Esmay had turned away her head, but a treacherous mirror intercepted the confession in her eyes and flung it back to him who had compelled its utterance. Now a man may never yet have seen that look on a woman's face, but he need not fear lest he fail to recognize it when at last his time comes. Constans saw, and suddenly the primeval passion of the world seized and shook him. "I want you," he said, and would have taken her—then stopped, confounded and appalled.

Through the open window came the sharp, staccato yelp of a hound at field. Yes; the dogs were out, and already they were at work, ranging in great semicircles, alert with the joy of the chase. There was Blazer, with his tawny muzzle, and behind him Fangs, the great, black bitch, half mastiff and half bloodhound, the saliva dripping from her jaws as she ran. Constans drew a deep breath as he watched them. Already they were nearing the pavilion; in a few seconds at the farthest they would be giving tongue upon the striking of his scent. He must decide quickly then, and he turned to Esmay.

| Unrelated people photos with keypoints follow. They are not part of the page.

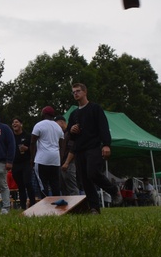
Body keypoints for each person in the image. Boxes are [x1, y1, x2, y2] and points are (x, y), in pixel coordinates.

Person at [60, 83, 122, 214]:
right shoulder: (74, 114)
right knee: (85, 181)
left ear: (85, 92)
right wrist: (71, 130)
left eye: (78, 91)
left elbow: (103, 127)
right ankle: (94, 208)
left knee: (92, 173)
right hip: (79, 149)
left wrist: (106, 144)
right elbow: (69, 136)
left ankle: (113, 191)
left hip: (93, 147)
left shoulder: (95, 108)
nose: (75, 93)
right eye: (73, 92)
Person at [31, 106, 64, 199]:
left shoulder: (39, 125)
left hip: (42, 159)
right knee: (55, 184)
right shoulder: (58, 127)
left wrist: (31, 159)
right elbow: (61, 146)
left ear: (44, 114)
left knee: (42, 184)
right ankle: (58, 204)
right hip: (55, 160)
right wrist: (60, 159)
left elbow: (32, 142)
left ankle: (45, 205)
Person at [10, 116, 35, 209]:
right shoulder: (10, 137)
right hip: (15, 164)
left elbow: (34, 150)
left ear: (21, 124)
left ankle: (33, 204)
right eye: (13, 123)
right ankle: (23, 206)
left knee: (28, 183)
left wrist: (27, 149)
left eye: (16, 122)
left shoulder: (27, 136)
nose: (14, 124)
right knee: (20, 186)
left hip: (26, 163)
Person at [56, 115, 79, 196]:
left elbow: (72, 149)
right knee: (63, 188)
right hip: (61, 164)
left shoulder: (70, 133)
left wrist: (67, 162)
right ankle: (67, 207)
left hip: (69, 164)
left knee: (72, 187)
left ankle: (77, 206)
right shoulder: (61, 135)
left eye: (57, 124)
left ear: (62, 122)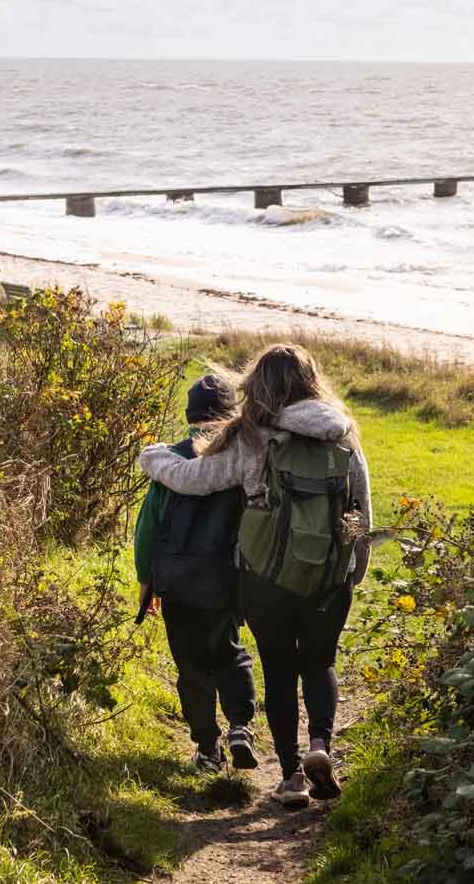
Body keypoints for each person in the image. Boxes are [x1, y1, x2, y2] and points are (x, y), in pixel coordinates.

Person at [137, 344, 372, 809]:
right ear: (311, 378)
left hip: (265, 578)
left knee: (280, 670)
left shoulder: (252, 435)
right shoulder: (343, 433)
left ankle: (290, 778)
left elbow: (195, 478)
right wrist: (352, 568)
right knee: (321, 663)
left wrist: (153, 457)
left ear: (260, 384)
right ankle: (320, 745)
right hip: (328, 575)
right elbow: (360, 508)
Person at [135, 375, 260, 773]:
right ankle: (240, 726)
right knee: (229, 651)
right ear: (232, 413)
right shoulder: (239, 460)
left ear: (190, 415)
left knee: (190, 664)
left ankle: (207, 747)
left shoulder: (170, 460)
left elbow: (148, 528)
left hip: (176, 581)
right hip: (224, 579)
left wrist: (146, 581)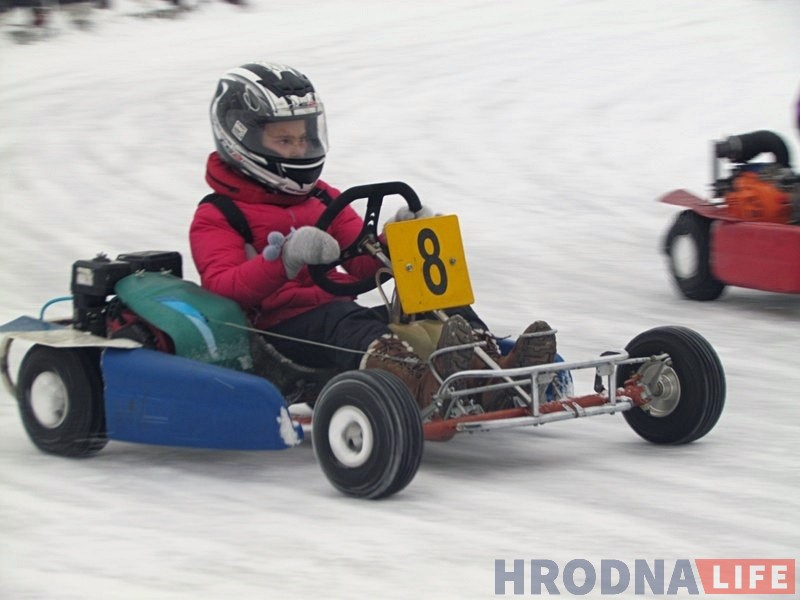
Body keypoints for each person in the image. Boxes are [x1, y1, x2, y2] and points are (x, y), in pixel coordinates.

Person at [189, 61, 557, 413]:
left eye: (304, 138)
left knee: (431, 306)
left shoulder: (322, 197)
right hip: (275, 335)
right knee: (346, 320)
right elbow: (222, 288)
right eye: (285, 140)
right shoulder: (219, 214)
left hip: (339, 316)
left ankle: (493, 377)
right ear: (240, 139)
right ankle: (416, 388)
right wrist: (284, 260)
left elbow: (362, 261)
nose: (299, 150)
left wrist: (397, 238)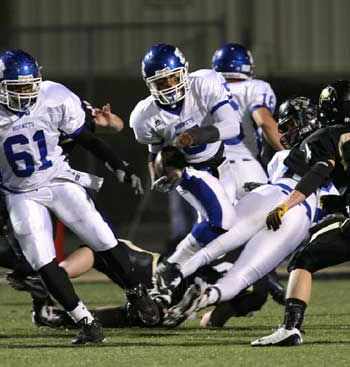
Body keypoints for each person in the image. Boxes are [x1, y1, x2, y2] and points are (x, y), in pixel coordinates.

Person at [0, 49, 159, 344]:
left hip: (59, 179)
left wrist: (119, 165)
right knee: (41, 259)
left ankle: (137, 294)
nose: (27, 93)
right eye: (18, 88)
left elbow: (86, 138)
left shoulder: (55, 96)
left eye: (31, 85)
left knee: (103, 238)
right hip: (20, 193)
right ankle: (87, 323)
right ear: (0, 86)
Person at [160, 96, 338, 329]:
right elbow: (326, 206)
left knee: (214, 247)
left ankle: (168, 284)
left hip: (269, 193)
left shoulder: (280, 157)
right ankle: (209, 296)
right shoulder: (332, 160)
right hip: (299, 215)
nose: (284, 133)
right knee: (243, 275)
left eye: (288, 126)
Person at [129, 44, 241, 301]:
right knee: (223, 218)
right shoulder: (144, 116)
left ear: (184, 71)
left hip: (221, 164)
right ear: (149, 83)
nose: (169, 84)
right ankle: (174, 270)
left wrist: (197, 135)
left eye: (172, 76)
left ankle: (178, 277)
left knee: (219, 229)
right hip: (188, 170)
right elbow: (155, 152)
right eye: (161, 80)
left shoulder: (204, 83)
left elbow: (231, 125)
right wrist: (156, 174)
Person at [251, 80, 350, 346]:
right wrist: (335, 205)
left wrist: (285, 205)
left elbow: (318, 172)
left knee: (303, 260)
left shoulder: (329, 135)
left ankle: (289, 328)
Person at [211, 43, 283, 199]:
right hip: (246, 167)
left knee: (215, 220)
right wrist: (288, 152)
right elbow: (263, 121)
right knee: (264, 218)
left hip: (213, 168)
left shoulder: (207, 89)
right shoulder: (255, 87)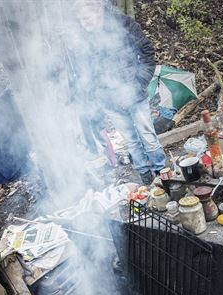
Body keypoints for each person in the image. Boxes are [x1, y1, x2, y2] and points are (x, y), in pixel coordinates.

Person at [69, 0, 166, 185]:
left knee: (148, 136)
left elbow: (147, 53)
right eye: (81, 20)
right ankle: (145, 178)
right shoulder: (82, 38)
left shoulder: (125, 25)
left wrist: (139, 83)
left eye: (87, 18)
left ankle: (162, 174)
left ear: (98, 10)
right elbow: (85, 72)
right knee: (131, 141)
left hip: (134, 93)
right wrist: (95, 94)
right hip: (109, 100)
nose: (84, 23)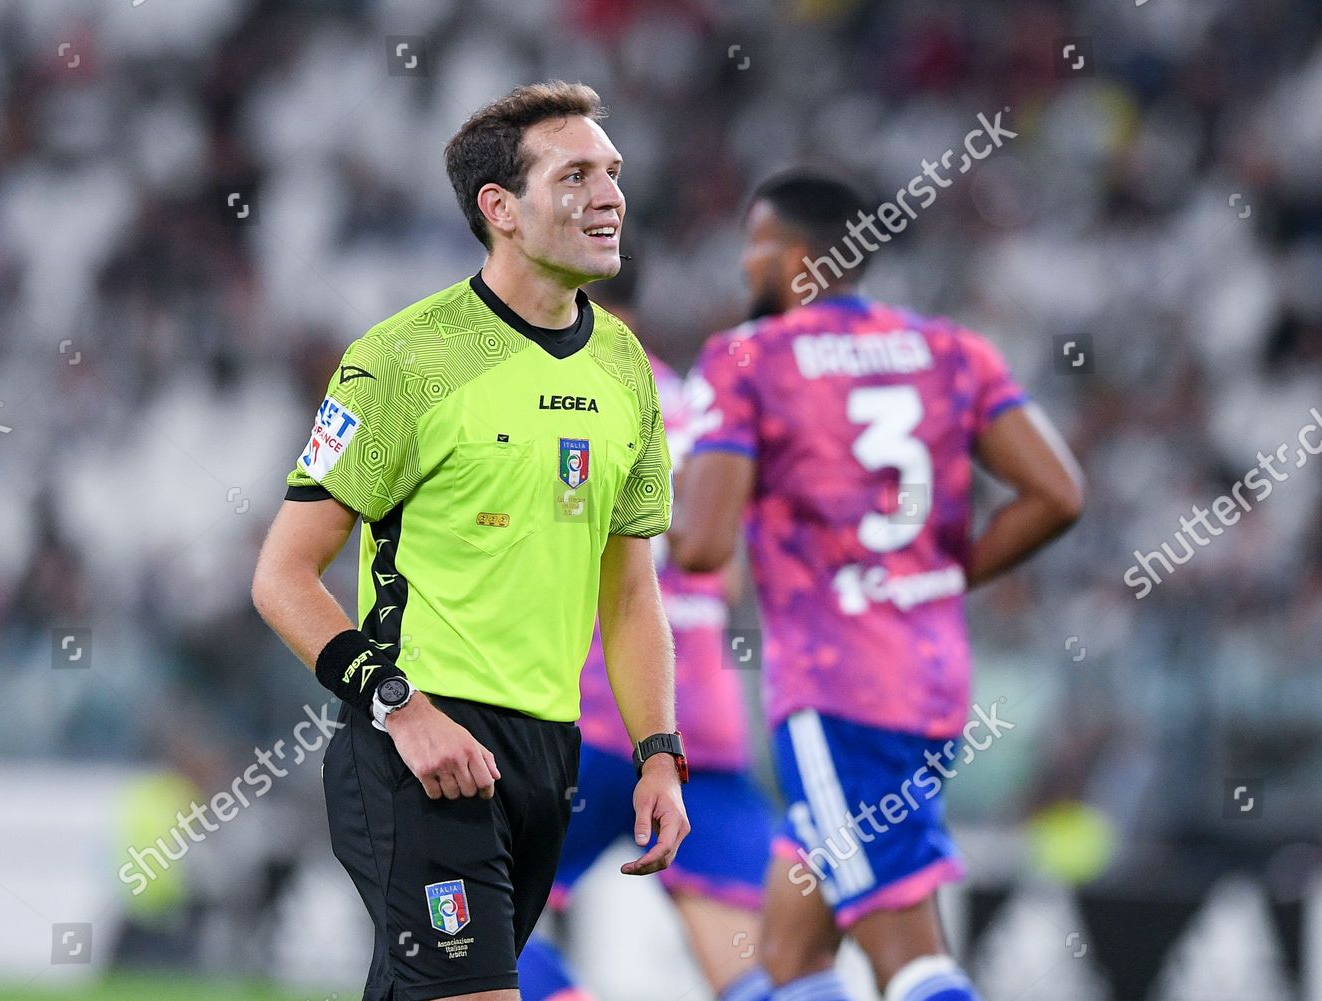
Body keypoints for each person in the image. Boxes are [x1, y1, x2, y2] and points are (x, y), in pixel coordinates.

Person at [251, 81, 690, 1001]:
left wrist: (658, 751)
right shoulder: (404, 359)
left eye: (612, 172)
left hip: (548, 757)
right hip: (418, 749)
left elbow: (630, 592)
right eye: (576, 175)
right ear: (502, 210)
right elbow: (283, 576)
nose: (610, 195)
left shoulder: (624, 368)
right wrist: (401, 707)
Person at [669, 172, 1084, 1001]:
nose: (744, 264)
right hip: (930, 679)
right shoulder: (950, 349)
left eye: (753, 245)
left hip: (838, 694)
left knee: (912, 961)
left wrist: (636, 501)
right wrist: (934, 576)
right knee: (787, 964)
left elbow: (704, 545)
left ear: (790, 256)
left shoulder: (748, 359)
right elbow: (1058, 493)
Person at [518, 263, 776, 1001]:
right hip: (706, 720)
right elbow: (724, 573)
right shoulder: (696, 402)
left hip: (598, 711)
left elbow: (557, 552)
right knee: (743, 960)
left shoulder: (564, 395)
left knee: (466, 916)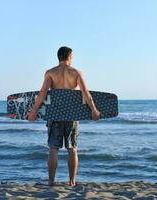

A black suspicion gathered in Constans's mind as he looked upon her mute agony and misinterpreted it.

"What is it?" he asked, with rising anger, but she answered no word. The memory of the ancient betrayal rushed back upon him.

"Perhaps another bracelet of carbuncles?" She shrank back as though from a blow.

"Esmay!" he said, roughly, and shook her by the shoulders, not being in fear for himself but intent upon knowing the truth, however incredible. Then as she still gave no sign he flung her from him and strode away, the flame of a fierce anger in his heart. To die here—the base fate of a runaway slave upon whose trail the master has set his hounds—no, it should not be! Yet, with only his bare hands, for there was not even a billet of wood lying about—well, if it must be— Then he bethought him of the boat that Esmay had told him was always kept moored at the garden landing-stage. He glanced out and saw that the canoe had disappeared. He turned to the girl and announced the fact. "If indeed it were ever there," he added. It seemed as though her eyes pointed to the door leading to the other part of the house, but he shook his head. "I would rather meet it in the open," he said, coldly.

He considered a moment longer, and threw off his black soutane, having determined to take to the water, although it was truly a desperate chance, the current running like a mill-race with the ebbing tide, and, moreover, being choked with ice-floes. Ah, there was Blazer's bay, he must lose no time. Without another glance at that silent, rigid figure, he stepped quickly through the long window and gained the portico. Something snapped in the girl's throat, her lips quivered hysterically, and she laughed aloud, a flood of silvery sound.